== DOCUMENT SEGMENT

DIfferent issues that may occur in spark and their remedies :

Currently we are using m4.2xlarge

Spark jobs are performed efficiently to process the large data with the configurations discussed below, taming the big data to get desired output with low latency. Here we discuss the Spark configuration parameters we applied to resolve issues ,and get efficient performance in AWS to process Big data of 30 gb.

Spark on yarn environment: (set, below two properties to submit job though spark-submit.

–num-executors NUM Number of executors to launch (Default: 2).

–executor-cores NUM Number of cores per executor (Default: 1).

Note: These switches to be used depending upon cluster capacity.

Troubleshooting:

Issue 1:

Exception in thread “main” org.apache.spark.SparkException: A master URL must be configured.

Resolution:

Spark properties are configured in three ways:

Setting the configuration properties in the code using spark conf
Setting the switches in spark-submit tool
Keeping the configuration properties in spark-defaults.confProperties configured as above will take precedence in the same order as above, i.e. firstly as in the code , secondly as in switches and thirdly as in default.conf .
To avoid configuration mismatch among the three we have chosen to code “Dynamically Loading Spark Properties”.To avoid hard-coding in a SparkConf for instance, if you would like to run the same application with different masters or different memory size, Spark allows to create an empty conf:- val sc = new SparkContext(new SparkConf())

Issue 2:

15/04/01 11:25:56 INFO scheduler.DAGScheduler: Job 12 failed: collect at CardTransformations.java:225, took 308.106770 s Exception in thread “main” org.apache.spark.SparkException: Job aborted due to stage failure: Total size of serialized results of 193 tasks (1028.5 MB) is bigger than spark.driver.maxResultSize (1024.0 MB) at org.apache.spark.scheduler.DAGScheduler.org$apache$spark$scheduler$DAGScheduler$$failJobAndIndependentStages (DAGScheduler.scala:1214)

Resolution:

spark.driver.maxResultSize: Limit of total size of serialized results of all partitions for each Spark action (e.g. collect). (Should be at least 1M, or 0 for unlimited.) Jobs will be aborted if the total size is above this limit. Having a high limit may cause out-of-memory errors in driver (depends on spark.driver.memory and memory overhead of objects in JVM). Setting a proper limit can protect the driver from out-of-memory errors.

Increase the spark.driver.maxResultSize (Default: 1G) using “spark.driver.maxResultSize” property.

Issue 3:

15/04/01 12:00:42 INFO scheduler.DAGScheduler: Job 13 failed: saveAsTextFile at JavaSchemaRDD.scala:42, took 211.893538s Exception in thread “main” org.apache.spark.SparkException: Job aborted due to stage failure: Serialized task 12662:0 was 57503819 bytes, which exceeds max allowed: spark.akka.frameSize (10485760 bytes) – reserved (204800 bytes). Consider increasing spark.akka.frameSize or using broadcast variables for large values. at org.apache.spark.scheduler. DAGScheduler.org$apache$spark$scheduler$DAGScheduler$$failJobAndIndependentStages(DAGScheduler.scala:1214)

====
== INFORMATION SHOWN

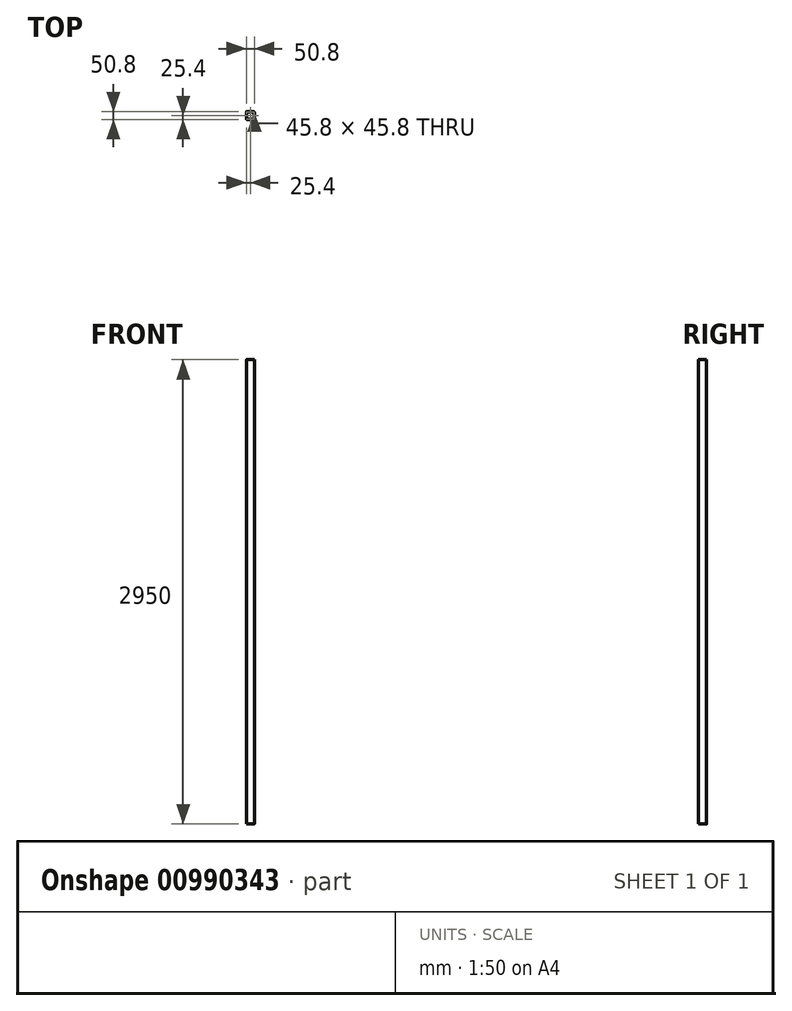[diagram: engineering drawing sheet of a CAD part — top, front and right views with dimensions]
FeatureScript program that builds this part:
annotation { "Feature Type Name" : "Feature", "Feature Type Description" : "" }
export const myFeature = defineFeature(function(context is Context, id is Id, definition is map)
    precondition{}
    {
        {
            var Q0;
            Q0=qCreatedBy(makeId("Top.planeOp"),FACE);
            var sketch = newSketch(context, id + "F0", { "sketchPlane" : qUnion([Q0])});
            skLineSegment(sketch, "E0.bottom", {"start": v(22.9, 25.4) * mm, "end": v(-22.9, 25.4) * mm});
            skLineSegment(sketch, "E0.top", {"start": v(22.9, -25.4) * mm, "end": v(-22.9, -25.4) * mm});
            skLineSegment(sketch, "E0.left", {"start": v(25.4, 22.9) * mm, "end": v(25.4, -22.9) * mm});
            skLineSegment(sketch, "E0.right", {"start": v(-25.4, 22.9) * mm, "end": v(-25.4, -22.9) * mm});
            skPoint(sketch, "E0.middle", {"position": v(0, 0) * mm});
            skPoint(sketch, "E1.visualSharp", {"position": v(25.4, 25.4) * mm});
            skArc(sketch, "E1.filletArc", {"start": v(25.4, 22.9) * mm, "mid": v(24.67, 24.67) * mm, "end": v(22.9, 25.4) * mm});
            skPoint(sketch, "E2.visualSharp", {"position": v(-25.4, 25.4) * mm});
            skArc(sketch, "E2.filletArc", {"start": v(-22.9, 25.4) * mm, "mid": v(-24.67, 24.67) * mm, "end": v(-25.4, 22.9) * mm});
            skPoint(sketch, "E3.visualSharp", {"position": v(-25.4, -25.4) * mm});
            skArc(sketch, "E3.filletArc", {"start": v(-25.4, -22.9) * mm, "mid": v(-24.67, -24.67) * mm, "end": v(-22.9, -25.4) * mm});
            skPoint(sketch, "E4.visualSharp", {"position": v(25.4, -25.4) * mm});
            skArc(sketch, "E4.filletArc", {"start": v(22.9, -25.4) * mm, "mid": v(24.67, -24.67) * mm, "end": v(25.4, -22.9) * mm});
            skLineSegment(sketch, "E5.0", {"start": v(22.9, 22.9) * mm, "end": v(22.9, 22.9) * mm});
            skLineSegment(sketch, "E5.1", {"start": v(22.9, 22.9) * mm, "end": v(22.9, -22.9) * mm});
            skLineSegment(sketch, "E5.2", {"start": v(22.9, 22.9) * mm, "end": v(-22.9, 22.9) * mm});
            skLineSegment(sketch, "E5.3", {"start": v(22.9, -22.9) * mm, "end": v(22.9, -22.9) * mm});
            skLineSegment(sketch, "E5.4", {"start": v(-22.9, 22.9) * mm, "end": v(-22.9, 22.9) * mm});
            skLineSegment(sketch, "E5.5", {"start": v(-22.9, 22.9) * mm, "end": v(-22.9, -22.9) * mm});
            skLineSegment(sketch, "E5.6", {"start": v(-22.9, -22.9) * mm, "end": v(-22.9, -22.9) * mm});
            skLineSegment(sketch, "E5.7", {"start": v(22.9, -22.9) * mm, "end": v(-22.9, -22.9) * mm});
            skSolve(sketch);
        }
        {
            var Q0;
            Q0=makeQuery(id+"F0.imprint","IMPRINT",FACE,{"disambiguationData":[TD([[makeQuery(id+"F0.imprint","IMPRINT",EDGE,{"derivedFrom":sQuery(id+"F0.wireOp",EDGE,"E0.bottom")}),1.0]])]});
            extrude(context, id + "F1", {"entities" : qUnion([Q0]), "depth" : 2950 * mm, "offsetDistance" : 25 * mm});
        }
    });
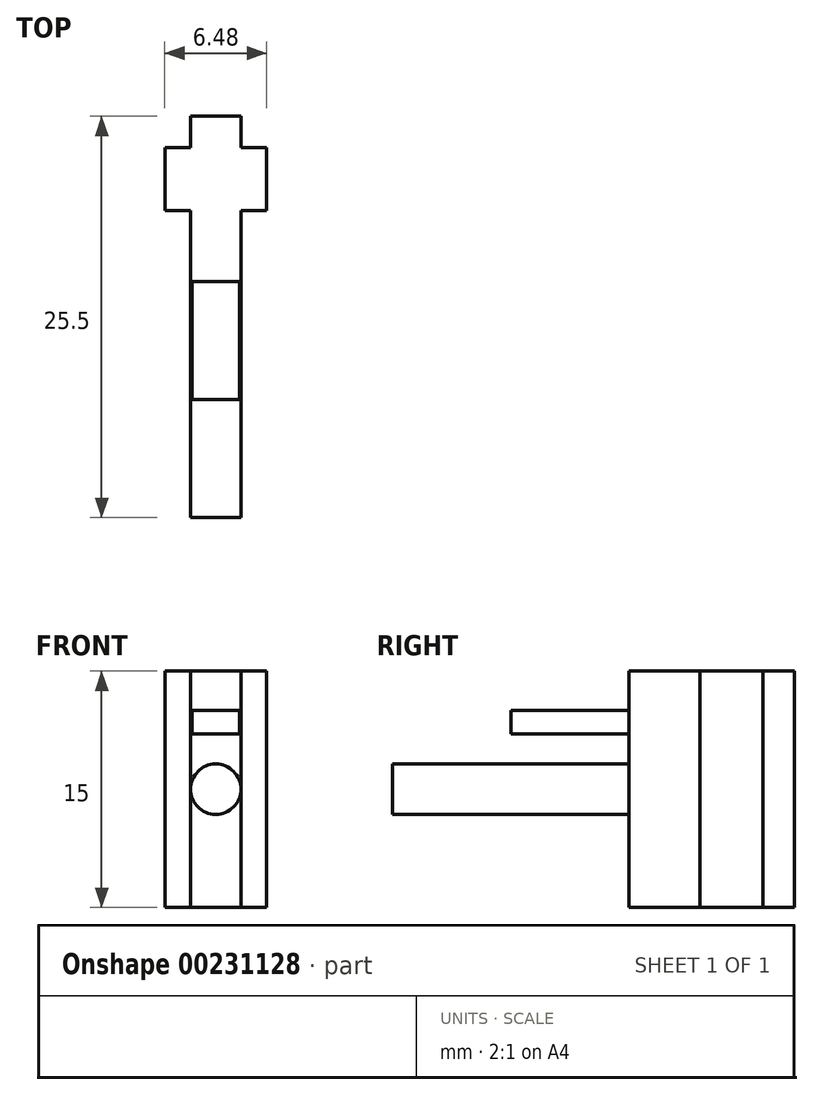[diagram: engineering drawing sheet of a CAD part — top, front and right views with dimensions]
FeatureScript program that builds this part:
annotation { "Feature Type Name" : "Feature", "Feature Type Description" : "" }
export const myFeature = defineFeature(function(context is Context, id is Id, definition is map)
    precondition{}
    {
        {
            var Q0;
            Q0=qCreatedBy(makeId("Top.planeOp"),FACE);
            var sketch = newSketch(context, id + "F0", { "sketchPlane" : qUnion([Q0])});
            skLineSegment(sketch, "E0", {"start": v(0, 0) * mm, "end": v(0, 10.5) * mm, "construction": true});
            skLineSegment(sketch, "E1", {"start": v(0, 10.5) * mm, "end": v(-1.6, 10.5) * mm});
            skLineSegment(sketch, "E2", {"start": v(-1.6, 10.5) * mm, "end": v(-1.6, 8.5) * mm});
            skLineSegment(sketch, "E3", {"start": v(-1.6, 8.5) * mm, "end": v(-3.24, 8.5) * mm});
            skLineSegment(sketch, "E4", {"start": v(-3.24, 8.5) * mm, "end": v(-3.24, 4.5) * mm});
            skLineSegment(sketch, "E5", {"start": v(-3.24, 4.5) * mm, "end": v(-1.6, 4.5) * mm});
            skLineSegment(sketch, "E6", {"start": v(-1.6, 4.5) * mm, "end": v(-1.6, 0) * mm});
            skLineSegment(sketch, "E7", {"start": v(-1.6, 0) * mm, "end": v(0, 0) * mm});
            skLineSegment(sketch, "E8.MirrorCS", {"start": v(0, 10.5) * mm, "end": v(1.6, 10.5) * mm});
            skLineSegment(sketch, "E9.MirrorCS", {"start": v(1.6, 10.5) * mm, "end": v(1.6, 8.5) * mm});
            skLineSegment(sketch, "E10.MirrorCS", {"start": v(3.24, 4.5) * mm, "end": v(1.6, 4.5) * mm});
            skLineSegment(sketch, "E11.MirrorCS", {"start": v(1.6, 4.5) * mm, "end": v(1.6, 0) * mm});
            skLineSegment(sketch, "E12.MirrorCS", {"start": v(3.24, 8.5) * mm, "end": v(3.24, 4.5) * mm});
            skLineSegment(sketch, "E13.MirrorCS", {"start": v(1.6, 0) * mm, "end": v(0, 0) * mm});
            skLineSegment(sketch, "E14.MirrorCS", {"start": v(1.6, 8.5) * mm, "end": v(3.24, 8.5) * mm});
            skSolve(sketch);
        }
        {
            var Q0;
            Q0=makeQuery(id+"F0.imprint","IMPRINT",FACE,{"disambiguationData":[TD([[makeQuery(id+"F0.imprint","IMPRINT",EDGE,{"derivedFrom":sQuery(id+"F0.wireOp",EDGE,"E1")}),1.0]])]});
            extrude(context, id + "F1", {"entities" : qUnion([Q0]), "endBound" : BoundingType.SYMMETRIC, "oppositeDirection" : true, "depth" : 15 * mm});
        }
        {
            var Q0;
            Q0=qCreatedBy(makeId("Front.planeOp"),FACE);
            var sketch = newSketch(context, id + "F2", { "sketchPlane" : qUnion([Q0])});
            skCircle(sketch, "E15", {"center": v(0, 0) * mm, "radius": 1.6 * mm});
            skSolve(sketch);
        }
        {
            var Q0;
            Q0=makeQuery(id+"F2.imprint","IMPRINT",FACE,{"disambiguationData":[TD([[makeQuery(id+"F2.imprint","IMPRINT",EDGE,{"derivedFrom":sQuery(id+"F2.wireOp",EDGE,"E15")}),1.0]])]});
            extrude(context, id + "F3", {"entities" : qUnion([Q0]), "operationType" : NewBodyOperationType.ADD, "depth" : 15 * mm});
        }
        {
            var Q0;
            Q0=qCreatedBy(makeId("Front.planeOp"),FACE);
            var sketch = newSketch(context, id + "F4", { "sketchPlane" : qUnion([Q0])});
            skLineSegment(sketch, "E16.bottom", {"start": v(1.5, 3.5) * mm, "end": v(-1.5, 3.5) * mm});
            skLineSegment(sketch, "E16.top", {"start": v(1.5, 5) * mm, "end": v(-1.5, 5) * mm});
            skLineSegment(sketch, "E16.left", {"start": v(1.5, 3.5) * mm, "end": v(1.5, 5) * mm});
            skLineSegment(sketch, "E16.right", {"start": v(-1.5, 3.5) * mm, "end": v(-1.5, 5) * mm});
            skPoint(sketch, "E16.middle", {"position": v(0, 4.25) * mm});
            skSolve(sketch);
        }
        {
            var Q0;
            Q0=qSketchRegion(id+"F4",true);
            extrude(context, id + "F5", {"entities" : qUnion([Q0]), "endBound" : BoundingType.SYMMETRIC, "depth" : 15 * mm});
        }
        {
            var Q0;
            Q0=qCreatedBy(makeId("Top.planeOp"),FACE);
            var sketch = newSketch(context, id + "F6", { "sketchPlane" : qUnion([Q0])});
            skLineSegment(sketch, "E17.bottom", {"start": v(1.5, 3.5) * mm, "end": v(-1.5, 3.5) * mm});
            skLineSegment(sketch, "E17.top", {"start": v(1.5, 5) * mm, "end": v(-1.5, 5) * mm});
            skLineSegment(sketch, "E17.left", {"start": v(1.5, 3.5) * mm, "end": v(1.5, 5) * mm});
            skLineSegment(sketch, "E17.right", {"start": v(-1.5, 3.5) * mm, "end": v(-1.5, 5) * mm});
            skPoint(sketch, "E17.middle", {"position": v(0, 4.25) * mm});
            skSolve(sketch);
        }
        {
            var Q0;
            Q0=qSketchRegion(id+"F6",true);
            extrude(context, id + "F7", {"entities" : qUnion([Q0]), "operationType" : NewBodyOperationType.ADD, "endBound" : BoundingType.SYMMETRIC, "depth" : 15 * mm});
        }
    });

====

## LIST OF TASKS
**1)** What instance type does the Spark troubleshooting page say is currently in use?
**2)** Please continue the Spark troubleshooting page from the point where it stops.
None of the material is needed.

## ANSWERS TO THE EXERCISE
**1)** m4.2xlarge

**2)**
Resolution:

spark.akka.frameSize: Maximum message size to allow in “control plane” communication (for serialized tasks and task results), in MB. Increase this if the tasks need to send back large results to the driver (e.g. using collect() on a large dataset).

Increase the spark.akka.frameSize (Default: 10M) by using ” spark.akka.frameSize” property.

Issue 4:

15/04/02 15:27:28 WARN channel.DefaultChannelPipeline: An exception was thrown by a user handler while handling an exception event ([id: 0xc05241a5, /172.31.31.17:55446 => /172.31.31.15:33175] EXCEPTION: java.lang.OutOfMemoryError: Java heap space at java.lang.Object.clone(Native Method) at akka.util.CompactByteString$.apply(ByteString.scala:410) at akka.util.ByteString$.apply(ByteString.scala:22)

Resolution:

spark.driver.memory: Amount of memory to use for the driver process, i.e. where SparkContext is initialized.

Increase the driver memory (Default: 512M) using “spark.driver.memory” property.

[sparkDriver]

java.lang.OutOfMemoryError: Java heap space

15/04/02 15:28:04 INFO scheduler.DAGScheduler: Job 0 failed: collect at LevelOneTotalReportsManager.java:99, took 895.599089 s

15/04/02 15:28:04 INFO yarn.ApplicationMaster: Final app status: FAILED, exitCode: 15, (reason: User class threw exception:

Job cancelled because SparkContext was shut down)

Issue 5:

15/03/19 17:13:19 ERROR Executor: Exception in task 55.0 in stage 12.0 (TID 894)

java.lang.OutOfMemoryError: GC overhead limit exceeded

Resolution:

spark.executor.memory : Amount of memory to use per executor process, in the same format as JVM memory strings.

Increase the executor memory (Default: 1G) using “spark.executor.memory” property.

Issue 6:

ERROR TaskSetManager: Total size of serialized results of 8113 tasks (1131.0 MB) is bigger than spark.driver.maxResultSize (1024.0 MB)
ERROR TaskSetManager: Total size of serialized results of 8114 tasks (1131.1 MB) is bigger than spark.driver.maxResultSize (1024.0 MB)
ERROR TaskSetManager: Total size of serialized results of 8115 tasks (1131.2 MB) is bigger than spark.driver.maxResultSize (1024.0 MB)
ERROR TaskSetManager: Total size of serialized results of 8116 tasks (1131.3 MB) is bigger than spark.driver.maxResultSize (1024.0 MB)

Resolution:

set by SparkConf: conf.set("spark.driver.maxResultSize", "3g")
set by spark-defaults.conf: spark.driver.maxResultSize 3g
set when calling spark-submit: --conf spark.driver.maxResultSize=3g

Some performance tips can be found here :

https://petrainsights.com/2016/04/25/apache-spark-performance-tips/

Run Spark on the same nodes as HDFS. The simplest way is to set up a Spark in YARN mode.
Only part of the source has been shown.